Datapipe

Pipeline to process SARS-CoV-2 sequences and metadata, clean up irregularities, align and variant call then publish matched subsets of FASTA sequences and metadata for groups with different access to sensitive data.

Runs weekly on global sequences downloaded from GISAID.

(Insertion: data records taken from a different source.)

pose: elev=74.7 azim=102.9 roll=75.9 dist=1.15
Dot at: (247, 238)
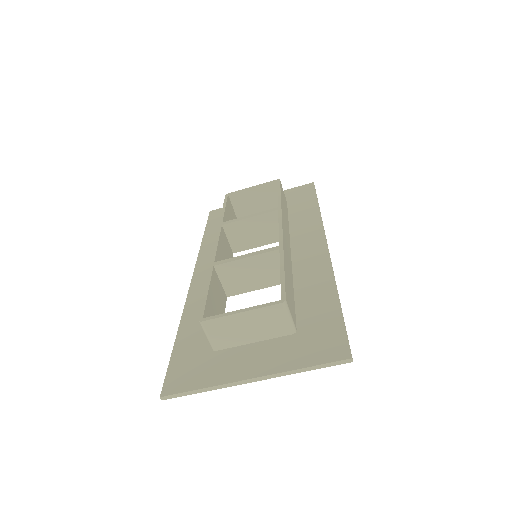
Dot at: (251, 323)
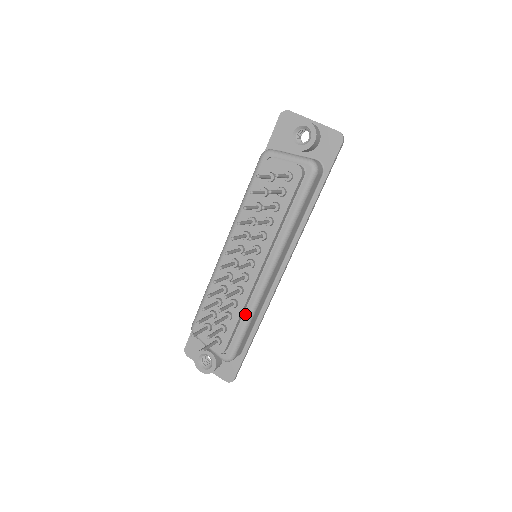
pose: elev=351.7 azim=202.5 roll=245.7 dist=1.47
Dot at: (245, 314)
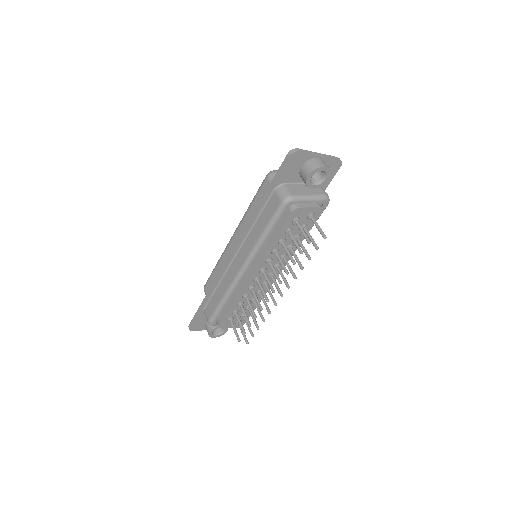
Dot at: occluded
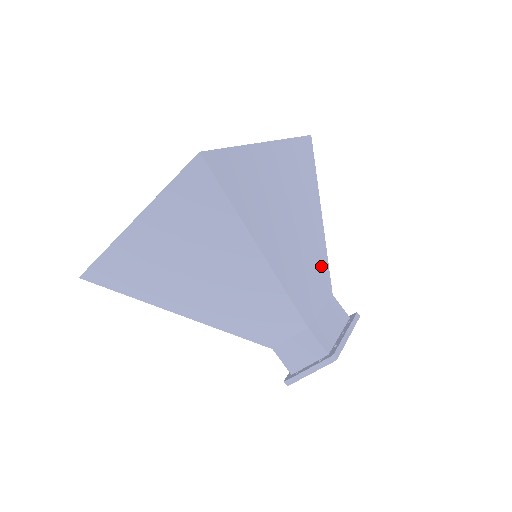
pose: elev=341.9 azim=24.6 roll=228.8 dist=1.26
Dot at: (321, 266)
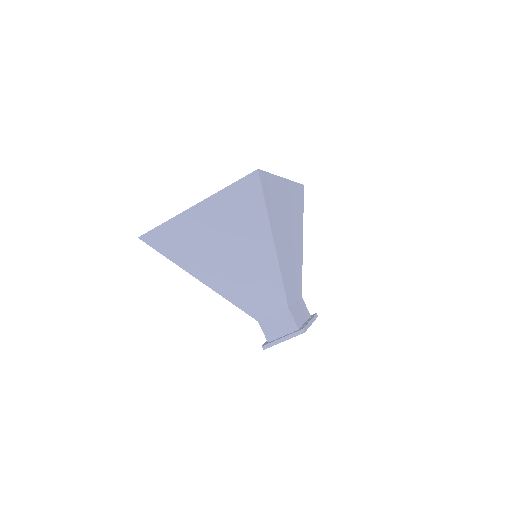
Dot at: (299, 274)
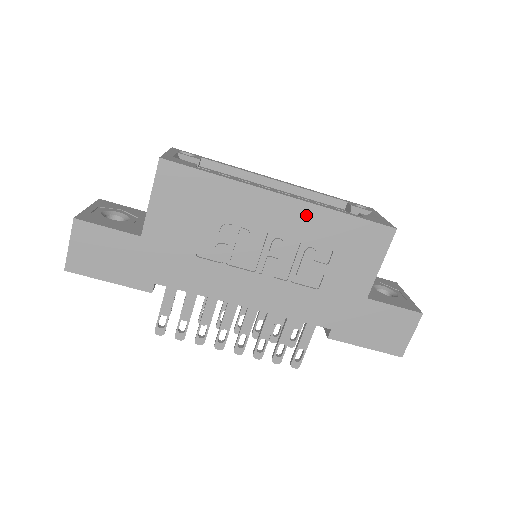
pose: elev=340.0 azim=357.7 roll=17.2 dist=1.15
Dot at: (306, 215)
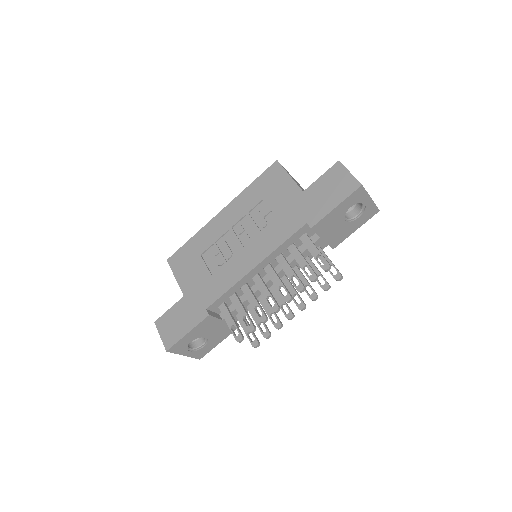
Dot at: (236, 205)
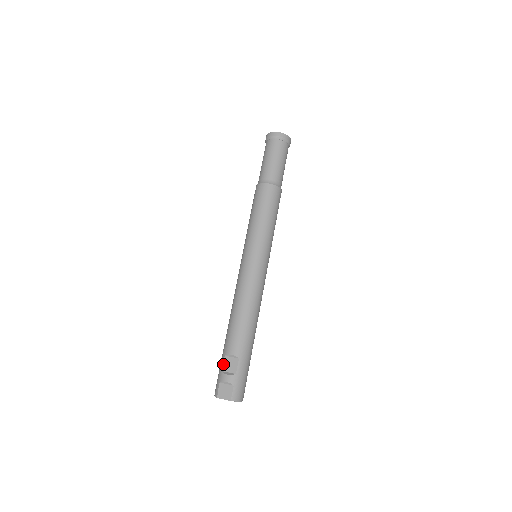
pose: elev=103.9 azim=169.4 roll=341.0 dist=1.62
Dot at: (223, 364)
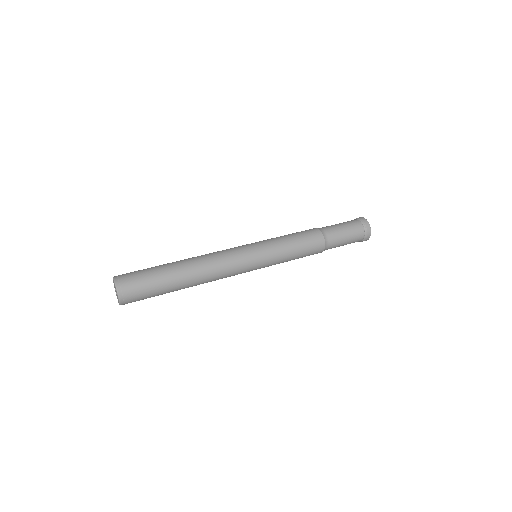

Runs daily on COG-UK sequences, and combines with non-UK GISAID sequences.

Install and run

git clone --recurse-submodules https://github.com/COG-UK/grapevine_nextflow.git
cd grapevine_nextflow
conda env create -f environment.yml
conda activate grapevine_nextflow

NXF_VER=20.10.0 nextflow run workflows/process_cog_uk.nf <params>

Pipeline Overview

GISAID processing

Parse GISAID dump (export.json) and extract FASTA of sequences and associated metadata.
- Excludes known problematic sequences listed in gisaid_omissions.txt
- Excludes sequences where covv_host.lower() != 'human'
- Excludes sequences where malformed (not YYYY-MM-DD) or impossible (earlier than 2019-11-30 or later than today) date in covv_collection_date
- Reformat FASTA header
- Add epi-week and epi-day columns to metadata
Run pangolin (https://github.com/cov-lineages/pangolin) on all new sequences. If new release of pangolin run on all sequences.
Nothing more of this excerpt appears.